Plotting the Combined Data

As we have the results stored, again we can use a for loop to over plot all of this data, as well as the Gausiian and Edgeworth approximations.

for i, bias_amp in enumerate(bias_amp_range):
    # Slicing the ith data
    bin_centres_temp = bin_centres_storage[:,i]
    heights_temp = heights_storage[:,i]
    # Remeber there are lower and upper errors, so it's a 3D array.
    errors_temp = errors_storage[i,:,:]

    # Remove the zero values array padding
    errors_temp = errors_temp[:,heights_temp>0]
    bin_centres_temp = bin_centres_temp[heights_temp>0]
    heights_temp = heights_temp[heights_temp>0]

    # Plotting the direct sample using red
    if round(bias_amp,4) == 0.:
        plt.errorbar(bin_centres_temp, heights_temp, yerr=errors_temp,
                     fmt=".", ms=7, label='{0}'.format(r'Direct'),
                     color = '#e41a1c')
    # The rest of the importance samples use standard colours
    else:
        plt.errorbar(bin_centres_temp, heights_temp, yerr=errors_temp,
                     fmt=".", ms=7, label='{0}'.format(r'$\mathcal{A}$='+str(bias_amp)))
# Analytical functions
gaussian_pdf = fpt.analytics.gaussian_pdf(V, V_dif, V_ddif, phi_in, phi_end)
edgeworth_pdf = fpt.analytics.edgeworth_pdf(V, V_dif, V_ddif, phi_in, phi_end)

# Need to convert2D to 1D for plotting analytical curves
bin_centres_combined = bin_centres_storage.flatten()
# Remove the empty values
bin_centres_combined = np.sort(bin_centres_combined[bin_centres_combined>0])

# Plotting analytical expectations
plt.plot(bin_centres_combined, gaussian_pdf(bin_centres_combined),
         label='{0}'.format('Gaussian'), color='k')
plt.plot(bin_centres_combined, edgeworth_pdf(bin_centres_combined),
         label='{0}'.format('Edgeworth'), color='k', linestyle='dashed')

# Smallest y value plotted corresponding to data
plt.ylim(bottom = np.min(heights_storage[heights_storage>0]))


# Need to use log scale to see data in the far tail
plt.yscale('log')
plt.xlabel(r'$\mathcal{N}$')
plt.ylabel(r'$P(\mathcal{N})$')
plt.legend()

<matplotlib.legend.Legend at 0x7f88a514ba90>

In the above graph, with a total simulation time of a short lunch break (\(\sim 30\) minutes), we have been able to numerically reconstruct the probability density \(P(\mathcal{N})\) from the peak of the distribution all the way down to \(10^{-31}\)! And the results overlap too, showing they are self-consistent!
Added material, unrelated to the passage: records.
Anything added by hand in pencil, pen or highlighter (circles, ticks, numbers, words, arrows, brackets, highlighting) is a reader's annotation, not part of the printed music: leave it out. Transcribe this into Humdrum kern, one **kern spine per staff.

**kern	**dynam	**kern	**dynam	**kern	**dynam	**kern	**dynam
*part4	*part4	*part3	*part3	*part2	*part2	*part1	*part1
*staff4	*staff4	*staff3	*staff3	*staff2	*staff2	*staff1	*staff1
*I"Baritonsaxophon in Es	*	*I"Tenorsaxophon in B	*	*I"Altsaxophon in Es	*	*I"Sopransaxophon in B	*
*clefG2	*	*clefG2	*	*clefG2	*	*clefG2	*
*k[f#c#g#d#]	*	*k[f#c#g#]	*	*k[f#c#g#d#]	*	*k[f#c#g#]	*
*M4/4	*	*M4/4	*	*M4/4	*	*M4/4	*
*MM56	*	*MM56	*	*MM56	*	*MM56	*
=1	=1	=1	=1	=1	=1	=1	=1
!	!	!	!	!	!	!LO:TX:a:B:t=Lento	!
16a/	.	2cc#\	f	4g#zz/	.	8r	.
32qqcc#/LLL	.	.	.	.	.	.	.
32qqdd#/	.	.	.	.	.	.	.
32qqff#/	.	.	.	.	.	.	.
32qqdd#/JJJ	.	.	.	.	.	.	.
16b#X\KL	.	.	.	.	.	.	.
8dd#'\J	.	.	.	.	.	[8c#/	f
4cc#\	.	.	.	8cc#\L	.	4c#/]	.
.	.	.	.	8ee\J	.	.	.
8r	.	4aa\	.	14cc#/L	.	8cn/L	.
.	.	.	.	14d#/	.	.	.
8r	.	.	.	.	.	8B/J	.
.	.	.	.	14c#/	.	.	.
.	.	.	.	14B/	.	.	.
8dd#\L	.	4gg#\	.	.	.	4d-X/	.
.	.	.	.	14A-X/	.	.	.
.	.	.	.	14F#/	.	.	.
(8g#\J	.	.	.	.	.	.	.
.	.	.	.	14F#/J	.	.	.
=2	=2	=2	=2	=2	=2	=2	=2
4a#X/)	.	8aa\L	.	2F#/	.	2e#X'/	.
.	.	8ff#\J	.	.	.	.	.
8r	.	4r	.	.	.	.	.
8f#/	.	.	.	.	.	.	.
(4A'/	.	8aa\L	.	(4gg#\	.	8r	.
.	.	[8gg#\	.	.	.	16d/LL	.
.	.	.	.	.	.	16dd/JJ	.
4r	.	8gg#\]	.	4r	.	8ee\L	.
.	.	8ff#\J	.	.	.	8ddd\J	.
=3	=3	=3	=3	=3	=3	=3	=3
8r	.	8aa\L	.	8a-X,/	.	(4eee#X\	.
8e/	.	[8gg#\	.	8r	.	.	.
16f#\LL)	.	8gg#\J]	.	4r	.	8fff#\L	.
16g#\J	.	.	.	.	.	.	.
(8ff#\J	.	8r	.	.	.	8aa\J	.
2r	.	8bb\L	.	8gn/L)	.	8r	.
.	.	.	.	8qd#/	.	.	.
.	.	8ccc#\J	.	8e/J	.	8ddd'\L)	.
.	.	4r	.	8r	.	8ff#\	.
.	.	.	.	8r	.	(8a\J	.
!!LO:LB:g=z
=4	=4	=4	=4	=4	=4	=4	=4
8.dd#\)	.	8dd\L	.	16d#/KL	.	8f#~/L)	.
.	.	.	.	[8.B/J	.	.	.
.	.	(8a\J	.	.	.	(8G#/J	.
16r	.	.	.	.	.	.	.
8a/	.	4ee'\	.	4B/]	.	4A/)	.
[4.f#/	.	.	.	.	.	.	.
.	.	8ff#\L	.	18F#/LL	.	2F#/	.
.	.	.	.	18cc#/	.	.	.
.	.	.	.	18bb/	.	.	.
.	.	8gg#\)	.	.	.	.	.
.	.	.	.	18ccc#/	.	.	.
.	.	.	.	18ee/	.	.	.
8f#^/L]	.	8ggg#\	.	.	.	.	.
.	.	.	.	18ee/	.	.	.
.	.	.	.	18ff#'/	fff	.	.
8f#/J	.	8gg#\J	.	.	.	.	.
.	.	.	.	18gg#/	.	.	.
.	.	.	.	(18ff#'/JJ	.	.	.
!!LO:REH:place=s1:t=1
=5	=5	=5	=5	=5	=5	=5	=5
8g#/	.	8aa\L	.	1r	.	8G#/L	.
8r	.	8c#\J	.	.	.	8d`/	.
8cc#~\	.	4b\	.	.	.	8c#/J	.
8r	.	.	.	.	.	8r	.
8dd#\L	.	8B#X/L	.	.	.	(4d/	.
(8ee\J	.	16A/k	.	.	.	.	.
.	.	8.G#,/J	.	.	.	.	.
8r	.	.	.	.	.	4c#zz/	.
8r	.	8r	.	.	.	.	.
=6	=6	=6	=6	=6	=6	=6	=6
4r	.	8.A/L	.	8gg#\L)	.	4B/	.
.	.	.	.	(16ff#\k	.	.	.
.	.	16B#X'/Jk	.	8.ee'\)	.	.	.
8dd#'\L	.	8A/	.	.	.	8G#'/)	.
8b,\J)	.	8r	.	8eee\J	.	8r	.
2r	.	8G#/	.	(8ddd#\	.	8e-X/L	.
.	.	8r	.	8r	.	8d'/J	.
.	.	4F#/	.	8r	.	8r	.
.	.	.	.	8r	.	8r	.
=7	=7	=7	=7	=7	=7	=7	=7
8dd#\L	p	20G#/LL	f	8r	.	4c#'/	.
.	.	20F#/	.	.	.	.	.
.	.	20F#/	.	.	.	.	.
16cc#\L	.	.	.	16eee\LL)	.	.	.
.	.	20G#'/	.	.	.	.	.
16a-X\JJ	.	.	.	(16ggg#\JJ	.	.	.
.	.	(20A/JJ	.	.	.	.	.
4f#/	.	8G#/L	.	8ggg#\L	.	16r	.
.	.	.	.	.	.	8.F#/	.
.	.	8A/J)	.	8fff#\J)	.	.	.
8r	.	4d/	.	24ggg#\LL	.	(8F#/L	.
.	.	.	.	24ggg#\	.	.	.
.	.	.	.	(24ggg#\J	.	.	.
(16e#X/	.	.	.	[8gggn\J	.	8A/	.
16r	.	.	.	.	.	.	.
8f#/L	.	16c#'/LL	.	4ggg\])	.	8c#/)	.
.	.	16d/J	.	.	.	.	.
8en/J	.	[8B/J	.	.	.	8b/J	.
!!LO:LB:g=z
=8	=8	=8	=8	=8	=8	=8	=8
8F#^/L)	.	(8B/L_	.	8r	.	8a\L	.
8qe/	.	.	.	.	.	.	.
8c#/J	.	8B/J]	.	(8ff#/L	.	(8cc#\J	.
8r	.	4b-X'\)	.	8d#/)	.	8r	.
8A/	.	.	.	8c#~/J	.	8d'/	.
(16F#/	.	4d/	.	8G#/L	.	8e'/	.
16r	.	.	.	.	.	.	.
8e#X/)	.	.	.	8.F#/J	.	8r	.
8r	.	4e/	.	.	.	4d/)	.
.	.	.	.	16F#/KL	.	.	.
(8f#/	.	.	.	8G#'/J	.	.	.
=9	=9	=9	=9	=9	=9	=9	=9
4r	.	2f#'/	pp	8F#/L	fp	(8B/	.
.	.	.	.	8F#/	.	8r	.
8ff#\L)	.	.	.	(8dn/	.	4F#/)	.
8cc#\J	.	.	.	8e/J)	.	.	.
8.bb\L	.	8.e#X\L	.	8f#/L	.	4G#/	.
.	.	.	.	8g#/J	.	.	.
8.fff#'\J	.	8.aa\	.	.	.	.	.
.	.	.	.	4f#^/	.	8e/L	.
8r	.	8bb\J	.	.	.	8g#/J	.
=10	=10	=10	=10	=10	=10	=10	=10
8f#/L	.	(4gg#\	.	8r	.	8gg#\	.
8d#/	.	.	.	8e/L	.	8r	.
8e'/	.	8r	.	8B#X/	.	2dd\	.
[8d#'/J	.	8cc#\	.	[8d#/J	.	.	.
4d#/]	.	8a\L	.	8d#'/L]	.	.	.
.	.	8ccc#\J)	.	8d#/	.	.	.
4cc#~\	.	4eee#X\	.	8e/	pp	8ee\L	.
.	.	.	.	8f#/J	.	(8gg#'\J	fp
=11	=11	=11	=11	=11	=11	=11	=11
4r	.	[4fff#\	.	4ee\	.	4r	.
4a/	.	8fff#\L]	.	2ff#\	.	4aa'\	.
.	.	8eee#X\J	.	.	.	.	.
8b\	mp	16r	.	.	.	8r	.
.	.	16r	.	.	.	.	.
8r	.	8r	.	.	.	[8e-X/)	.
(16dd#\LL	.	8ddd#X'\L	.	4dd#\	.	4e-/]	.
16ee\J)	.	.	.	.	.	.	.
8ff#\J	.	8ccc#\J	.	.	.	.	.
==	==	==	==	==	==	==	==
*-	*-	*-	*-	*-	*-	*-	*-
Clearly, the numerical data agrees with the Gaussian and Edgeworth approximations before deviating strongly in the tail. In the far tail, this deviation is very large: the numerical data point at \(\mathcal{N}\sim 13\) has a probability density \(P(\mathcal{N})\) \(10^8\) times larger than the Edgeworth prediction. Discovering this boost to \(P(\mathcal{N})\) in the tail is only possible using the method of importance sampling.

Other Potentials and Masses

We can do the exact same procedure of increasing the bias amplitude \(\mathcal{A}\) to probe further and further into the tail for other potentials, as long as diffusion effects are not dominating. Indeed, for smaller mass \(m\), where diffusion effects are very small and the Gaussian prediction should hold far into the tail, PyFPT was able to reproduce this effect.

However, for diffusion domination, the importance sampling technique becomes much less effective, as we will see in the next guide.

Summary

In this guide, we have briefly touched on the method of importance sampling and the raw data it produces, then the different data analysis techniques to reconstruct the probability density \(P(\mathcal{N})\). Along the way, we have introduced some of the optional arguments for fpt.numerics.is_simulation, allowing us to customize the data analysis. Finally, we used this knowledge to combine multiple importance samples together to reconstruct \(P(\mathcal{N})\) from the peak of the distribution all the way down to \(10^{-31}\)!

In the next and final guide, we will look at the numerically more difficult diffusion domination case. This will let us introduce the final optional arguments for fpt.numerics.is_simulation and analytical tools, as well as discuss some of the limitations of PyFPT.